In one case, Ventura recalled that a seasoned tube mill veteran was asked to supervise the installation of a new mill—which included turning wrenches to get the new machine running. In another, a mill operator hurt his back and had to take six weeks of medical leave. The maintenance supervisor brought in to replace him didn't have the tube mill experience of his injured colleague, on whom the younger employees in the mill depended to oversee production.

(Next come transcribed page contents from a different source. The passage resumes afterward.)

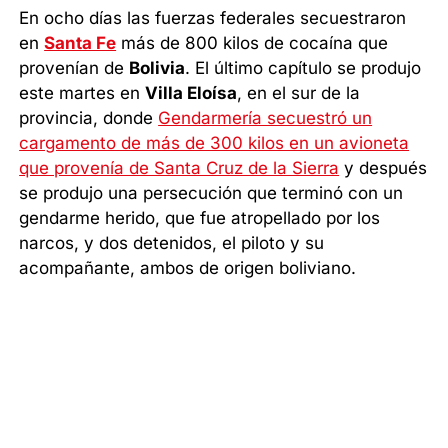
En ocho días las fuerzas federales secuestraron
en
Santa Fe
más de 800 kilos de cocaína que
provenían de
Bolivia
. El último capítulo se produjo
este martes en
Villa Eloísa
, en el sur de la
provincia, donde
Gendarmería secuestró un
cargamento de más de 300 kilos en un avioneta
que provenía de Santa Cruz de la Sierra
y después
se produjo una persecución que terminó con un
gendarme herido, que fue atropellado por los
narcos, y dos detenidos, el piloto y su
acompañante, ambos de origen boliviano.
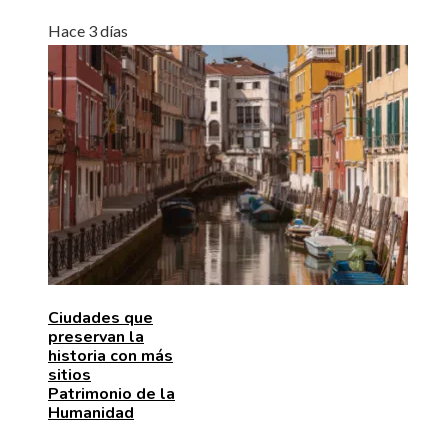
Hace 3 días
Ciudades que
preservan la
historia con más
sitios
Patrimonio de la
Humanidad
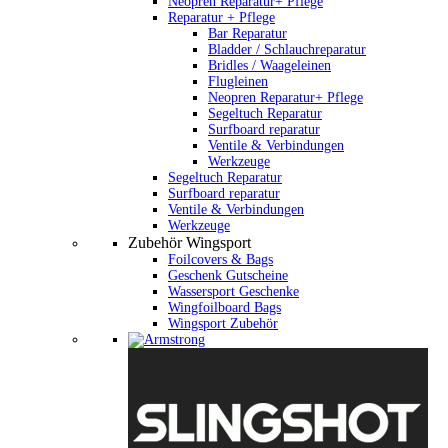
Neopren Reparatur+ Pflege
Reparatur + Pflege
Bar Reparatur
Bladder / Schlauchreparatur
Bridles / Waageleinen
Flugleinen
Neopren Reparatur+ Pflege
Segeltuch Reparatur
Surfboard reparatur
Ventile & Verbindungen
Werkzeuge
Segeltuch Reparatur
Surfboard reparatur
Ventile & Verbindungen
Werkzeuge
Zubehör Wingsport
Foilcovers & Bags
Geschenk Gutscheine
Wassersport Geschenke
Wingfoilboard Bags
Wingsport Zubehör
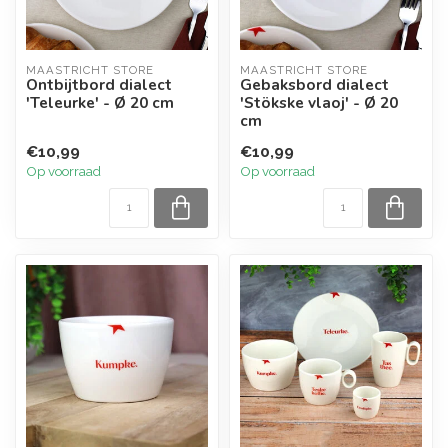
MAASTRICHT STORE
MAASTRICHT STORE
Ontbijtbord dialect
Gebaksbord dialect
'Teleurke' - Ø 20 cm
'Stökske vlaoj' - Ø 20
cm
€10,99
€10,99
Op voorraad
Op voorraad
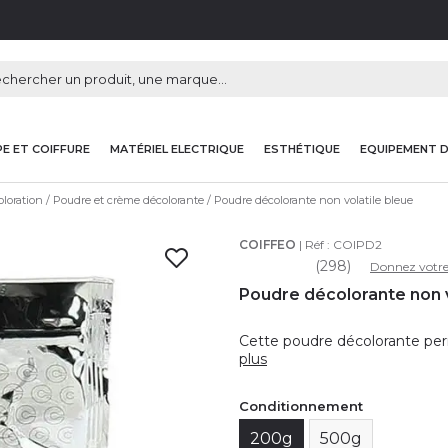
E ET COIFFURE
MATÉRIEL ELECTRIQUE
ESTHÉTIQUE
EQUIPEMENT 
loration
Poudre et crème décolorante
Poudre décolorante non volatile bleue
COIFFEO
| Réf :
COIPD2
(298)
Donnez votre
Poudre décolorante non v
Cette poudre décolorante perm
plus
Conditionnement
200g
500g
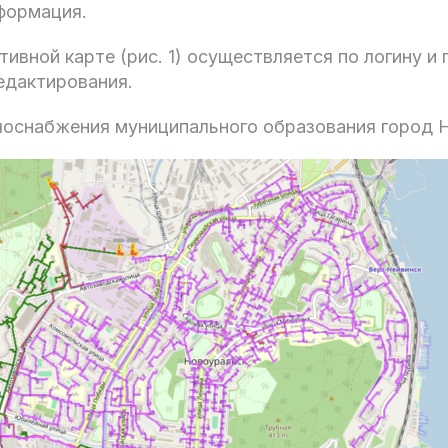
нформация.
тивной карте (рис. 1) осуществляется по логину и
дактирования.
плоснабжения муниципального образования город 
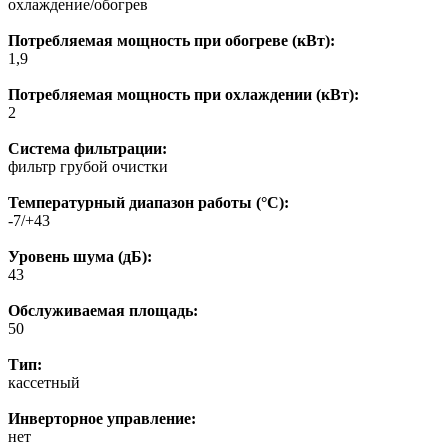
охлаждение/обогрев
Потребляемая мощность при обогреве (кВт):
1,9
Потребляемая мощность при охлаждении (кВт):
2
Система фильтрации:
фильтр грубой очистки
Температурный диапазон работы (°C):
-7/+43
Уровень шума (дБ):
43
Обслуживаемая площадь:
50
Тип:
кассетный
Инверторное управление:
нет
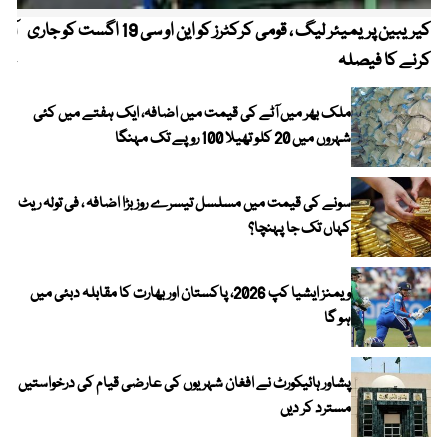
کیریبین پریمیئر لیگ ، قومی کرکٹرز کو این او سی 19 اگست کو جاری
آز
کرنے کا فیصلہ
چھی
ملک بھر میں آٹے کی قیمت میں اضافہ، ایک ہفتے میں کئی
شہروں میں 20 کلو تھیلا 100 روپے تک مہنگا
سونے کی قیمت میں مسلسل تیسرے روز بڑا اضافہ ، فی تولہ ریٹ
کہاں تک جا پہنچا؟
ویمنز ایشیا کپ 2026، پاکستان اور بھارت کا مقابلہ دبئی میں
ہو گا
پشاور ہائیکورٹ نے افغان شہریوں کی عارضی قیام کی درخواستیں
مسترد کر دیں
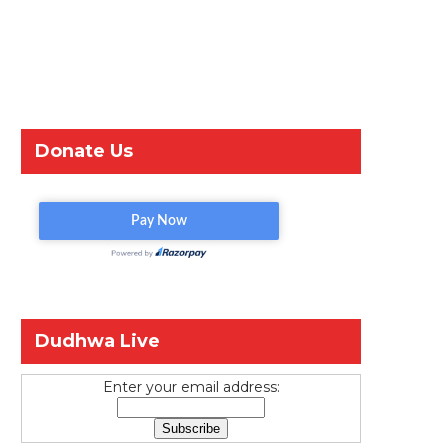
Donate Us
Dudhwa Live
Enter your email address:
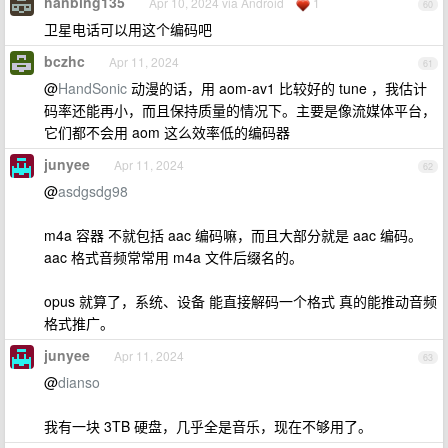
hanbing135
Apr 10, 2024 via Android
1
60
卫星电话可以用这个编码吧
bczhc
Apr 11, 2024
61
@
HandSonic
动漫的话，用 aom-av1 比较好的 tune ，我估计
码率还能再小，而且保持质量的情况下。主要是像流媒体平台，
它们都不会用 aom 这么效率低的编码器
junyee
Apr 11, 2024
62
@
asdgsdg98
m4a 容器 不就包括 aac 编码嘛，而且大部分就是 aac 编码。
aac 格式音频常常用 m4a 文件后缀名的。
opus 就算了，系统、设备 能直接解码一个格式 真的能推动音频
格式推广。
junyee
Apr 11, 2024
63
@
dianso
我有一块 3TB 硬盘，几乎全是音乐，现在不够用了。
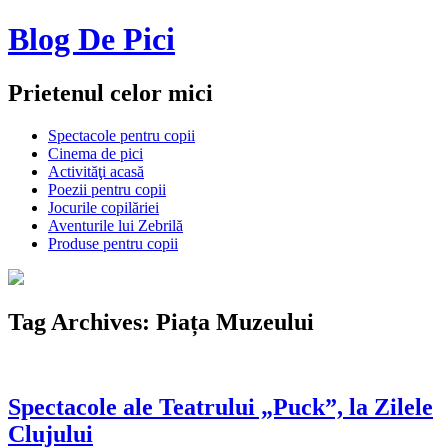
Blog De Pici
Prietenul celor mici
Spectacole pentru copii
Cinema de pici
Activităţi acasă
Poezii pentru copii
Jocurile copilăriei
Aventurile lui Zebrilă
Produse pentru copii
Tag Archives:
Piața Muzeului
Spectacole ale Teatrului „Puck”, la Zilele
Clujului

To fill the gap, Ventura happened to find a seasoned tube mill veteran who was on a leave of absence from another company to pinch-hit while the injured supervisor recovered.

To mitigate desperate situations like that, Ventura suggests that companies in the tube and pipe business pay special attention to how they treat and foster the new talent that does manage to stick around. But that requires expenses that some companies don't want to incur.

"I’m finding there are some companies that don't want to pay to bring in the person to help train their people because they’re assuming that the people in the shop, when they hire on, know this—and they’re finding out they don't.

"So, that teaching capability, having the patience to show someone how to do it, isn't prevalent anymore."

However, if tube and pipe manufacturers want to staunch the bleeding and rebuild their collective workforce, Ventura would prescribe nothing less than a recommitment to the in-house teaching that was once taken for granted in the industry. They could start with educating new managers on the finer points of the tube mill and then expand it to every incoming employee so that mills expand know-how beyond that one person with all the experience.

"I would think that it would be beneficial to have something like that, where they put the time and effort in for a schooling process internally," Ventura said. "That should come not from an upper management person, maybe not even a middle management person, but more of someone in a supervisory capacity. That's where it would start."